When I checked the source, it seems that there are img sources readily available without hovering the thumbnail when I unfolded in the source, (though they were in grey color), does the part of the source in grey color mean that it is not available? Can’t we just get the urls without hovering each one of them? (I am sorry for my ignorance)

What does the “invoke method” in the last part do?

Thank you!!!
Thank you!

Daniel

@Daun
the invoke code part is retrieving the image data by url via a webrequest
the invoke method is calling the save method from the retrieved image
here you can configure the path to where the image should be saved:


open the parameters panel
configure the path as by your requirements or reimplement it, by passing it by a variable

When I checked the source, it seems that there are img sources readily available without hovering the thumbnail when I unfolded in the source, (though they were in grey color), does the part of the source in grey color mean that it is not available? Can’t we just get the urls without hovering each one of them? (I am sorry for my ignorance)
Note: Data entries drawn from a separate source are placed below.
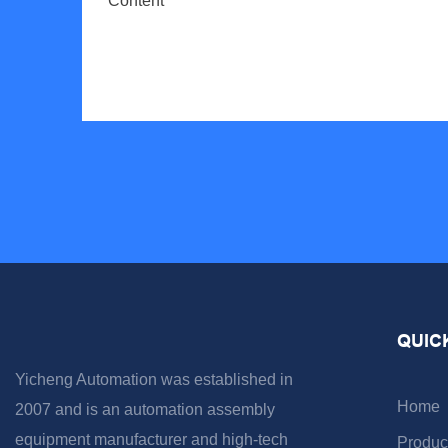
Content
QUIC
Yicheng Automation was established in
Home
2007 and is an automation assembly
equipment manufacturer and high-tech
Produc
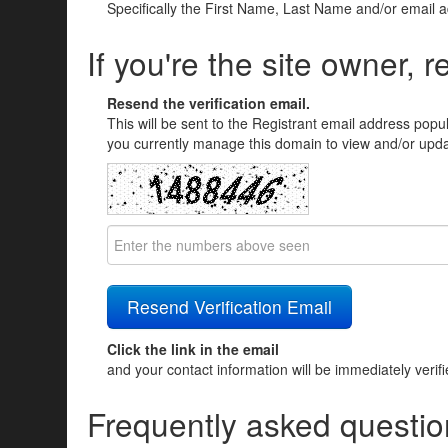
Specifically the First Name, Last Name and/or email 
If you're the site owner, r
Resend the verification email.
This will be sent to the Registrant email address popu
you currently manage this domain to view and/or updat
Click the link in the email
and your contact information will be immediately verif
Frequently asked questio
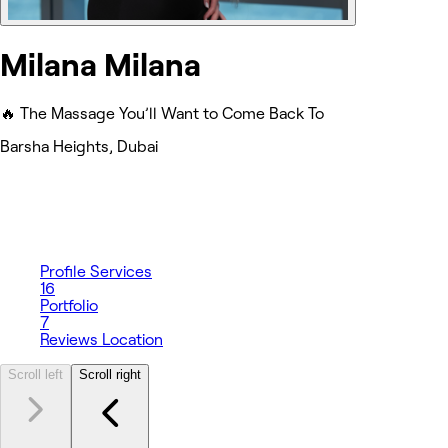
Milana Milana
🔥 The Massage You’ll Want to Come Back To
Barsha Heights, Dubai
Profile
Services
16
Portfolio
7
Reviews
Location
Scroll left
Scroll right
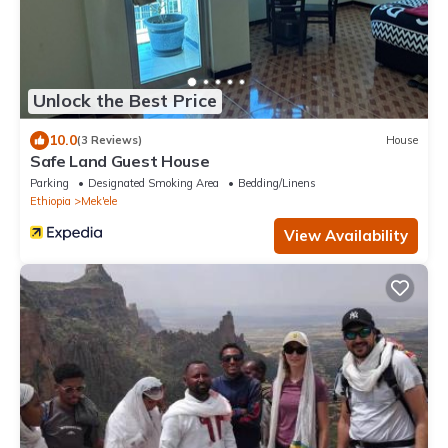
Unlock the Best Price
10.0
(3 Reviews)
House
Safe Land Guest House
Parking
Designated Smoking Area
Bedding/Linens
Ethiopia
Mek'ele
View Availability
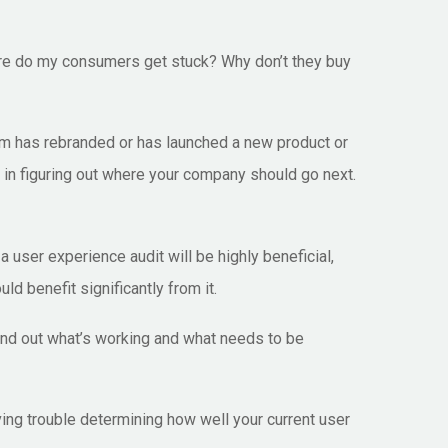
here do my consumers get stuck? Why don’t they buy
irm has rebranded or has launched a new product or
 in figuring out where your company should go next.
 user experience audit will be highly beneficial,
d benefit significantly from it.
find out what’s working and what needs to be
ing trouble determining how well your current user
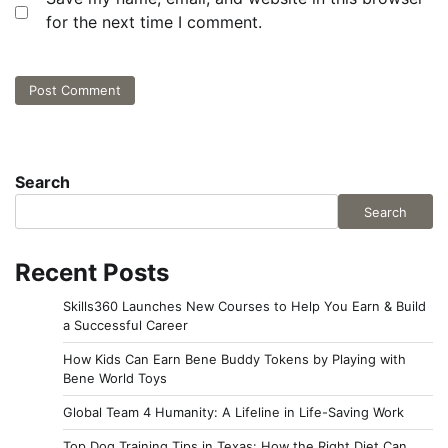
for the next time I comment.
Search
Search
Recent Posts
Skills360 Launches New Courses to Help You Earn & Build
a Successful Career
How Kids Can Earn Bene Buddy Tokens by Playing with
Bene World Toys
Global Team 4 Humanity: A Lifeline in Life-Saving Work
Top Dog Training Tips in Texas: How the Right Diet Can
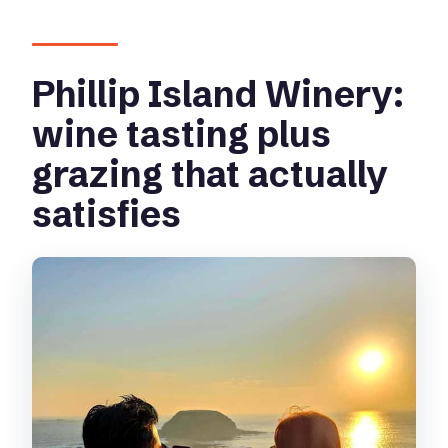
Phillip Island Winery:
wine tasting plus
grazing that actually
satisfies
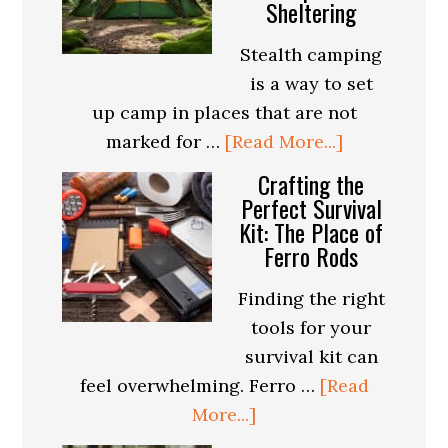
Sheltering
Send
Distress
Stealth camping
Signals
is a way to set
in
up camp in places that are not
the
about
marked for …
[Read More...]
Wilderness
The
Crafting the
Art
Perfect Survival
Kit: The Place of
of
Ferro Rods
Stealth
Camping:
Finding the right
Tips
tools for your
for
survival kit can
Low-
feel overwhelming. Ferro …
[Read
Impact
about
More...]
Sheltering
Crafting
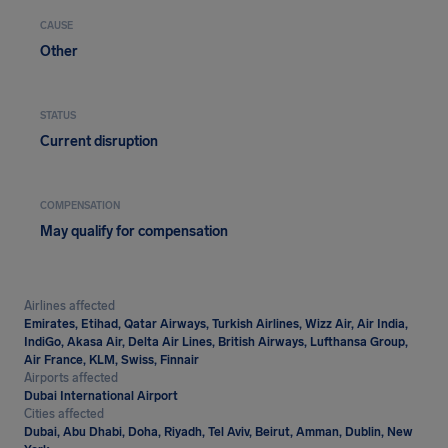
CAUSE
Other
STATUS
Current disruption
COMPENSATION
May qualify for compensation
Airlines affected
Emirates, Etihad, Qatar Airways, Turkish Airlines, Wizz Air, Air India,
IndiGo, Akasa Air, Delta Air Lines, British Airways, Lufthansa Group,
Air France, KLM, Swiss, Finnair
Airports affected
Dubai International Airport
Cities affected
Dubai, Abu Dhabi, Doha, Riyadh, Tel Aviv, Beirut, Amman, Dublin, New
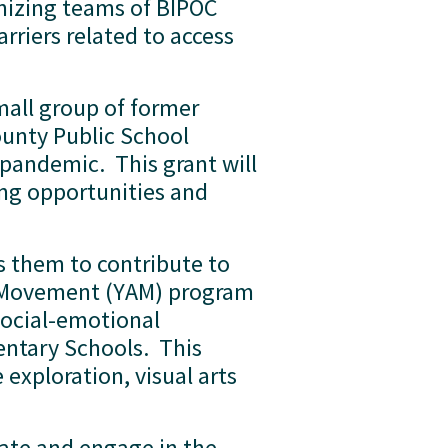
anizing teams of BIPOC 
rriers related to access 
mall group of former 
nty Public School 
pandemic.  This grant will 
ng opportunities and 
 them to contribute to 
s Movement (YAM) program 
social-emotional 
tary Schools.  This 
exploration, visual arts 
rate and engage in the 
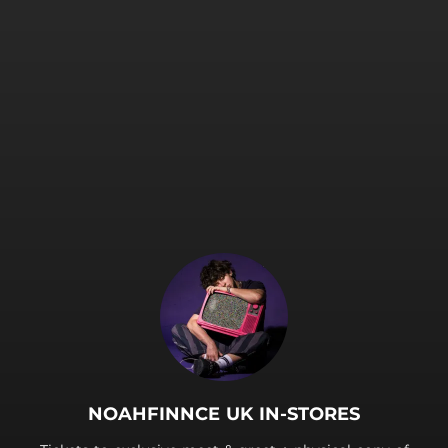
.
NOAHFINNCE UK IN-STORES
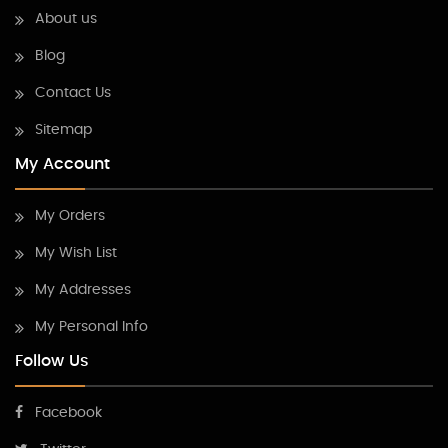
About us
Blog
Contact Us
Sitemap
My Account
My Orders
My Wish List
My Addresses
My Personal Info
Follow Us
Facebook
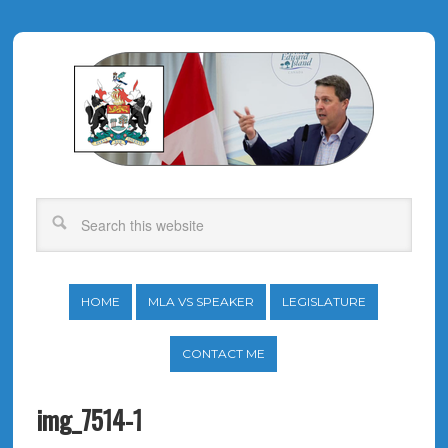
HOME
MLA VS SPEAKER
LEGISLATURE
CONTACT ME
img_7514-1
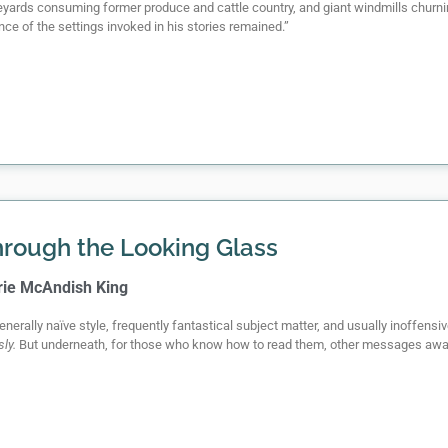
ineyards consuming former produce and cattle country, and giant windmills churn
ce of the settings invoked in his stories remained.”
rough the Looking Glass
rie McAndish King
generally naïve style, frequently fantastical subject matter, and usually inoffen
sly.
But underneath, for those who know how to read them, other messages awai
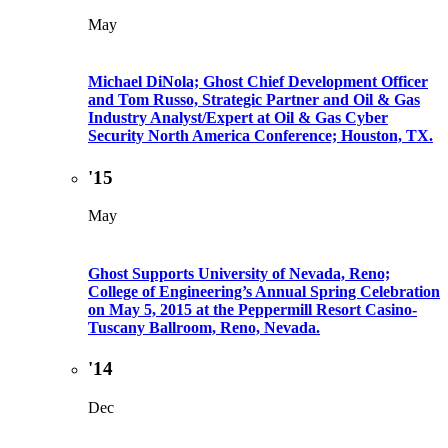
May
Michael DiNola; Ghost Chief Development Officer
and Tom Russo, Strategic Partner and Oil & Gas
Industry Analyst/Expert at Oil & Gas Cyber
Security North America Conference; Houston, TX.
'15
May
Ghost Supports University of Nevada, Reno;
College of Engineering’s Annual Spring Celebration
on May 5, 2015 at the Peppermill Resort Casino-
Tuscany Ballroom, Reno, Nevada.
'14
Dec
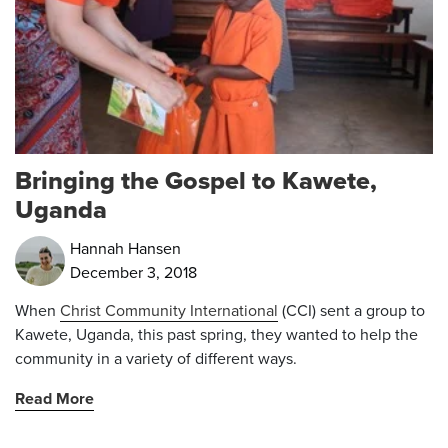
Bringing the Gospel to Kawete,
Uganda
Hannah Hansen
December 3, 2018
When
Christ Community International
(CCI) sent a group to
Kawete, Uganda, this past spring, they wanted to help the
community in a variety of different ways.
Read More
what counts is the result. In my analysis after loading the page only image data for the first image were available. It is not recommended to hover the icons and then checking the html code.

I do recommend following: setup the flow at your end, test it, afterwards you can optimize and retest. So once all is done then you can check what is needed, eg, by commenting out the hovering action part

1 Like

This topic was automatically closed 3 days after the last reply. New replies are no longer allowed.